Who was the subject of an advertisement in a colonial American newspaper 250 years ago today?
“RAN away … a Mulatto Slave, named HARRY.”
July 4 is the day Americans celebrate their independence from Britain. It is a familiar story about campaigns of resistance to abuses by Parliament that steadily intensified and ultimately led to a revolution against the king, a revolution that created a new nation. In the Declaration of Independence the founders asserted “that all men are created equal, that they are endowed by their Creator with certain unalienable Rights, that among these are Life, Liberty and the pursuit of Happiness.” The founding generation, however, applied these ideals unevenly to various constituencies within the new United States of America. The American Revolution launched a struggle to achieve those ideals, a struggle that has unfolded over nearly a quarter of a millennium and continues to this day. As a nation, the United States has certainly made progress, but those ideals have not been universally achieved. Unfortunately, much of that progress has come under attack in the twenty-first century, making it clear that Americans must be vigilant in safeguarding not only their own liberty but also the liberty of others as they continue to strive to achieve those ideals endorsed in Independence Hall in 1776 and promulgated throughout the new nation.
As Americans once again tell the story of their independence today, consider another story of an American who seized his freedom in the era of the Revolution. Harry, “a Mulatto Slave … about 40 years of age,” ran away from Levin Crapper on September 13, 1767. More than nine months later he had not been captured or returned, prompting Crapper to place an advertisement in the Pennsylvania Chronicle. According to Crapper, Harry possessed a variety of talents that would allow him to make a living on his own: “He was bred a miller, and understands very well how to manufacture flour.” Crapper also acknowledged, grudgingly, that Harry “understands the carpenter’s and mill-wright’s business middling well.” To offset those indications of his competence at those trades, Crapper accused the fugitive of being “much given to strong drink.”
That was not the entirety of Harry’s story. Crapper also reported that Harry “has a free Mulatto wife, named Peg, and two children.” Of all the motivations that could have prompted Harry to make his escape, reuniting with his family was probably the most compelling. Even though Peg and the children did not depart at the same time as Harry, Crapper stated that he believed “they will endeavour to get together” and flee “to the province of East New-Jersey.” Crapper suspected that Harry had a forged pass that would aid him in his flight from the man who held him in bondage.

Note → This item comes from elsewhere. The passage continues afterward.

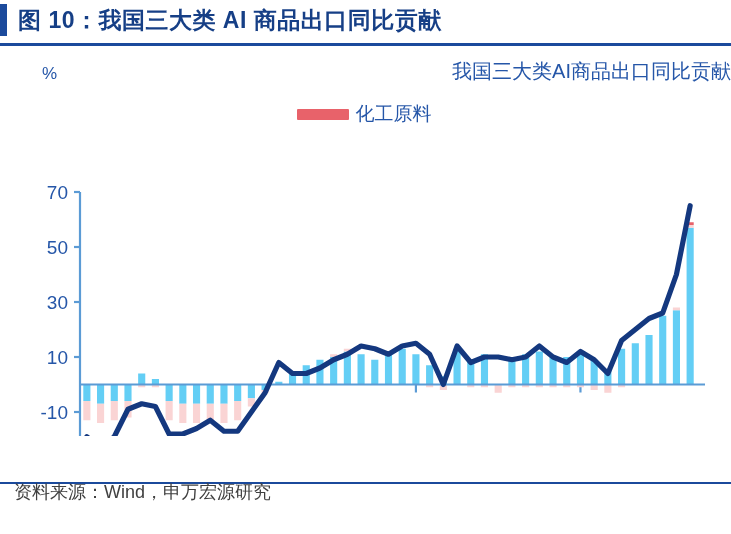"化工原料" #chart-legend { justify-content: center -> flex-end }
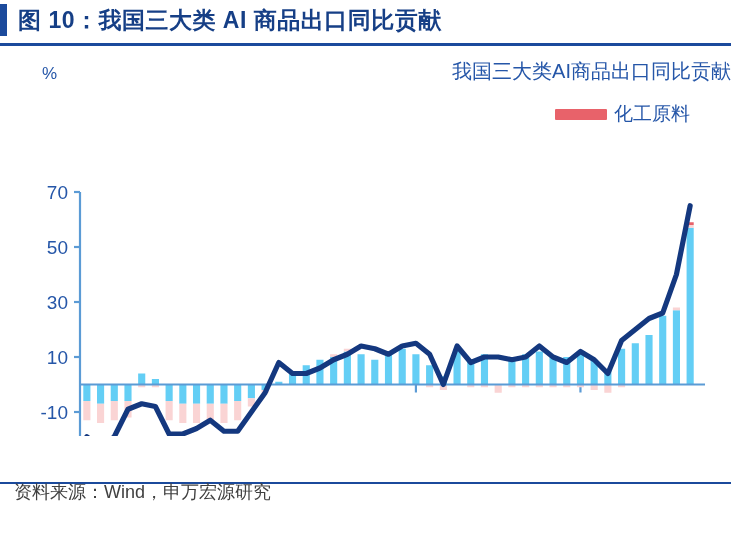"资料来源：Wind，申万宏源研究" #source-note { color: #404040 -> #000000; font-size: 18px -> 23px; top: 480px -> 492px }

Thomas Jefferson had not yet penned the phrase “Life, Liberty and the pursuit of Happiness” when Harry determined to make himself a free man. The Declaration of Independence had not yet been printed in newspapers throughout the colonies or read aloud in churches and town commons. Yet the Revolution had begun. Colonists had protested the imposition of the Stamp Act in 1765 and celebrated its repeal in 1766. At the time that Harry made his escape in 1767 white colonists complained about their impending enslavement via the Townshend Act and other laws passed by Parliament. Harry knew something about enslavement. He had likely heard other colonists talking about liberty and the necessity of resistance to an oppressive Parliament. In that environment, he made his own choice to seize his freedom, for himself and for his family.

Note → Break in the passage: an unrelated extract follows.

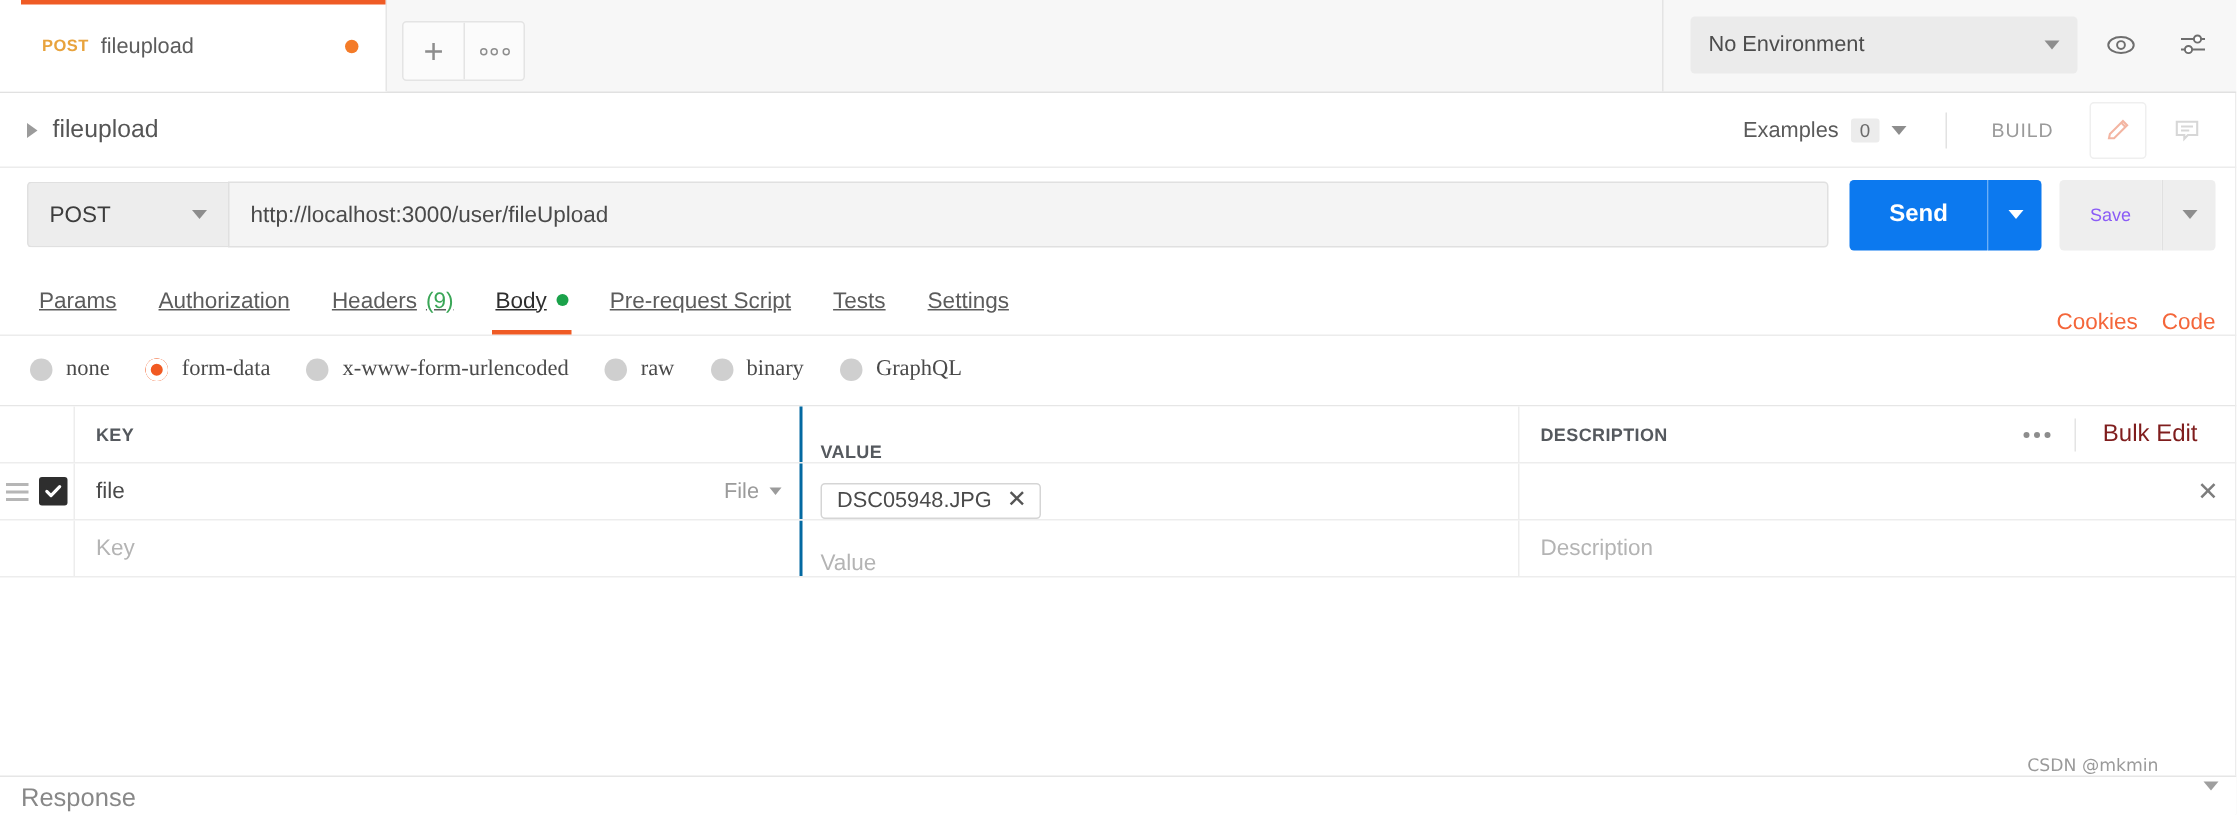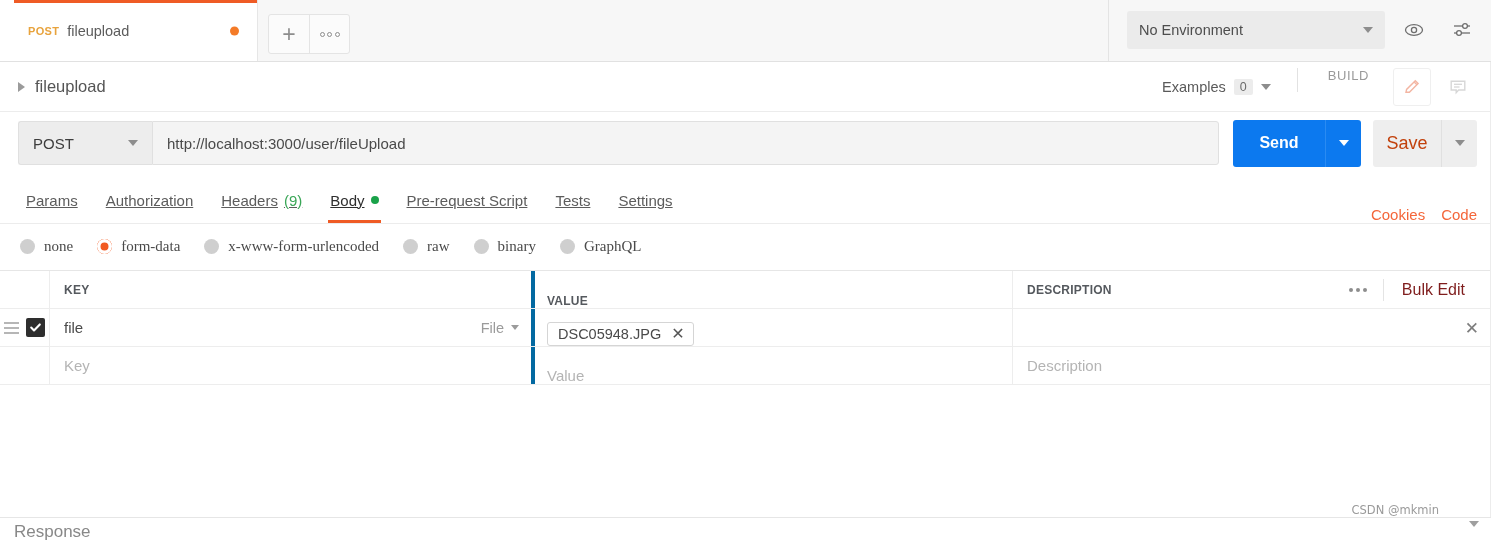"Examples" .crumbrow-right { align-items: none -> center }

There are many stories to celebrate on Independence Day. Harry managed to remain free for at least nine months. Hopefully he and Peg and the children made it to safety and he eluded capture for the rest of his life. Harry’s story is one of determination and an individual commitment to “Life, Liberty and the pursuit of Happiness” in the era of the American Revolution, a story that deserves to be told and celebrated alongside so many of the familiar stories that so many already know so well.